At the start of a new year, many individuals make the personal resolution to save and invest more money. The stock market out performed all expectations in 2017 and many investors showed very high returns. A number of these investors belong to The Oxford Club, a private network of investors and entrepreneurs that provides members with unique investment strategies and opportunities.

On New Years Day of this year, Alexander Green, Chief Investment Strategist of The Oxford Club, wrote an article giving equity investors advise on earning higher returns this year, regardless of the market’s performance. His advise comes in the form of three steps: save more, cut your investment costs and rebalance your portfolio.

The first step, save more, means being sure that you’re putting as much money aside as possible for the future. Individuals who are having a hard time finding money to save may be able to stretch their dollars by cutting unnecessary expenses and living below their means.
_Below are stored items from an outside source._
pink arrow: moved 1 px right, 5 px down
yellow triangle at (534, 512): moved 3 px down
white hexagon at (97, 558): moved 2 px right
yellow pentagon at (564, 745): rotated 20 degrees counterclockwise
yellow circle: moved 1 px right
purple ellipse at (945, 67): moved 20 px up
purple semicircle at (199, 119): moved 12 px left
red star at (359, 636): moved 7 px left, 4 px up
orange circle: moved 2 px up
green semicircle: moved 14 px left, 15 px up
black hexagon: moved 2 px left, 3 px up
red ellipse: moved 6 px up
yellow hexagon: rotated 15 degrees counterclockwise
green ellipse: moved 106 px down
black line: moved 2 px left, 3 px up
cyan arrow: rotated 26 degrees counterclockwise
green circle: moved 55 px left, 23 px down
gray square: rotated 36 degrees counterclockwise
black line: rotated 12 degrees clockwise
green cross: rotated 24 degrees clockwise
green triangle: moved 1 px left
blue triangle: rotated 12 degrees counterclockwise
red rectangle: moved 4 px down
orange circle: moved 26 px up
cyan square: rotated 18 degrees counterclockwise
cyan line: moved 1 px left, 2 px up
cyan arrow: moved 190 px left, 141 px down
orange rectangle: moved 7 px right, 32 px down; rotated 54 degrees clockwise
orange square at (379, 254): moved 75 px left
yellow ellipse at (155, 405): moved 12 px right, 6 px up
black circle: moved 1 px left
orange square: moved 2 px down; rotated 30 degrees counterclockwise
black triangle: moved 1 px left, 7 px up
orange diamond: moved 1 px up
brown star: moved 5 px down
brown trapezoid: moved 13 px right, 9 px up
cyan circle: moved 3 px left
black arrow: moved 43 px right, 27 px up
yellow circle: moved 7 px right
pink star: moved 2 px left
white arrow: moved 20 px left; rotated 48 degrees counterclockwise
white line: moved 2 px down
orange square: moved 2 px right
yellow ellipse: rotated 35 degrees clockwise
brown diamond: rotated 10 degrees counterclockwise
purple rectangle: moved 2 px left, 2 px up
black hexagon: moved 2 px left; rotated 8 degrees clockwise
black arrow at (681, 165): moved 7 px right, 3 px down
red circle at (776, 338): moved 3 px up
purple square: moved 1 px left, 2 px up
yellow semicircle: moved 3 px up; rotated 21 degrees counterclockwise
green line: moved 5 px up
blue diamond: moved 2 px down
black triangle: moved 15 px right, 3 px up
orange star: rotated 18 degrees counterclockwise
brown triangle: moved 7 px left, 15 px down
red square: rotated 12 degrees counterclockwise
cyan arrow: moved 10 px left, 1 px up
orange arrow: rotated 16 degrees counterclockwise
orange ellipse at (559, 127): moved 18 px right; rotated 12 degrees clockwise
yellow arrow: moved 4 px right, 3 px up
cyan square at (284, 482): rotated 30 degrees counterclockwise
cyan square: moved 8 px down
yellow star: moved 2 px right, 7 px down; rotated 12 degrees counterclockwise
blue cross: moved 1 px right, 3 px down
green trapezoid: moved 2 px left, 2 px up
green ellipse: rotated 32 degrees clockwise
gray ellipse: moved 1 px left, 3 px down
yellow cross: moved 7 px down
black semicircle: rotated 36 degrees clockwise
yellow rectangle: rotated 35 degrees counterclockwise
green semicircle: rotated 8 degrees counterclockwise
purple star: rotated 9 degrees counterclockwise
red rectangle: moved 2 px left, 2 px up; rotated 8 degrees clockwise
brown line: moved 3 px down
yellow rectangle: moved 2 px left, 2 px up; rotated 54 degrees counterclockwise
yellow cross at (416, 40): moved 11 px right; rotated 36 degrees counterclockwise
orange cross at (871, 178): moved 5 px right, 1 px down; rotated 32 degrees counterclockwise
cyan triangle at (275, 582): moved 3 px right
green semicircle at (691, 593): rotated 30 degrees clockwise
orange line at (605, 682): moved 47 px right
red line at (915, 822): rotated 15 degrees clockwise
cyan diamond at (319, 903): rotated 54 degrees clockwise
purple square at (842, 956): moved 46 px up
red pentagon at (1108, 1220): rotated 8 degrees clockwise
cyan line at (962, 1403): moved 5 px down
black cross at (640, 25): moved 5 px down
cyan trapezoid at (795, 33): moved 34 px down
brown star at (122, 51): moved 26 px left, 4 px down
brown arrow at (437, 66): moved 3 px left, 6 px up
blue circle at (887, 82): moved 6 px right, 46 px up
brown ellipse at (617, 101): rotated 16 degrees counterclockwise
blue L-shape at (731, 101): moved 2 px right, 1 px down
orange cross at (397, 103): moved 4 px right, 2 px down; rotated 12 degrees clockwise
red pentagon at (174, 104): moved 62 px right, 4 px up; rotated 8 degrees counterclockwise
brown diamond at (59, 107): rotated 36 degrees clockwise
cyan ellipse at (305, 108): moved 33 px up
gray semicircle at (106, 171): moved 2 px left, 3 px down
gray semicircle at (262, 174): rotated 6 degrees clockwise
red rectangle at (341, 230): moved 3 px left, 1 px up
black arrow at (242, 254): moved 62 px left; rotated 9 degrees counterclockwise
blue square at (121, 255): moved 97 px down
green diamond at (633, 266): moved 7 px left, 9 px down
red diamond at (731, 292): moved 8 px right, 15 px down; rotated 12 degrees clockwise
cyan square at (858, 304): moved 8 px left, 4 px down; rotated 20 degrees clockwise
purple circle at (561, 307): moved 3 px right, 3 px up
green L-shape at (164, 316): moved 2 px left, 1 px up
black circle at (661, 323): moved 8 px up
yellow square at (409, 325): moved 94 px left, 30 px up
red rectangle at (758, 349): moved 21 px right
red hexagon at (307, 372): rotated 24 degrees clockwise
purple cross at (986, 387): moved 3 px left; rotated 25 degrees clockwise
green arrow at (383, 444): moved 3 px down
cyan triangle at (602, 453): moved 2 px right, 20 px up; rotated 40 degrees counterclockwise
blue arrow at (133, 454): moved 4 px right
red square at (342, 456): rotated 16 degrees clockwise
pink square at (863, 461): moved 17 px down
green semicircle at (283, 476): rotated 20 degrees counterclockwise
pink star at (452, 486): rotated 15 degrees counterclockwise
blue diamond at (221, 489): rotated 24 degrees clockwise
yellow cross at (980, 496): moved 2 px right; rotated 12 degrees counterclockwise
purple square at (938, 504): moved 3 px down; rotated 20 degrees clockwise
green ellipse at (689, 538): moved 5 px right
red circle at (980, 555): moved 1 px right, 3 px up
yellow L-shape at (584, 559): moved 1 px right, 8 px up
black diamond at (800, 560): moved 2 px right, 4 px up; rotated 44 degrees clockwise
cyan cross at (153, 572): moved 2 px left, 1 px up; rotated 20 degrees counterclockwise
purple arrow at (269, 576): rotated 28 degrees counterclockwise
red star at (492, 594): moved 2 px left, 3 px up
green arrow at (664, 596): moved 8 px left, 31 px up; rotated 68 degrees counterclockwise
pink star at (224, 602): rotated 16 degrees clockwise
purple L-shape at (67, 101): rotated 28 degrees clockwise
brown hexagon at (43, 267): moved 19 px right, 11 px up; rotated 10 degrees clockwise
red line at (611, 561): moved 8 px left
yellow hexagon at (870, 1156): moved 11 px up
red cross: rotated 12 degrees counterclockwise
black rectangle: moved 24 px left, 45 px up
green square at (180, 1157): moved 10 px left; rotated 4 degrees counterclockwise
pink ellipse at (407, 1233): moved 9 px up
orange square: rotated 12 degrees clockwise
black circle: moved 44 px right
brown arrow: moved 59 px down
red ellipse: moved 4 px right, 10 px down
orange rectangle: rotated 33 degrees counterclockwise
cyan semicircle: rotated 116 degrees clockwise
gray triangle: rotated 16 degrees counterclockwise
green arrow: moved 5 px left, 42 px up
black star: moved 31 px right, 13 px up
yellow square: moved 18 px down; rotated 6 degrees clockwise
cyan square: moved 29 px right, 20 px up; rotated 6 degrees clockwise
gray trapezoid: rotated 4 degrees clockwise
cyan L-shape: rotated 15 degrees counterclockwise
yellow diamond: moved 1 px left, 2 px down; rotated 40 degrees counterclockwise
Almost half of Americans have saved less than $25,000 for retirement, and 25% of Americans have put less than $1,000 aside. One of the few ways to make sure you’re living comfortably once retired is to save as much as you can now.

The second is cut your investment costs. Green says that in the case of investment advisers you don’t necessarily get what you pay for-it is actually the opposite. The higher your investment fees, the less money you make.

The third and last piece of advise given is rebalance your portfolio. In order to rebalance a portfolio, you should sell the investments that have made the most money and reinvest the proceeds into investment asset classes that have not shown much growth. By selling high and buying low you not only reduce your risk but add to your long-term returns as well. Members of The Oxford Club use a variety of investment strategies to create tax-smart portfolios without taking on a high amount of risk.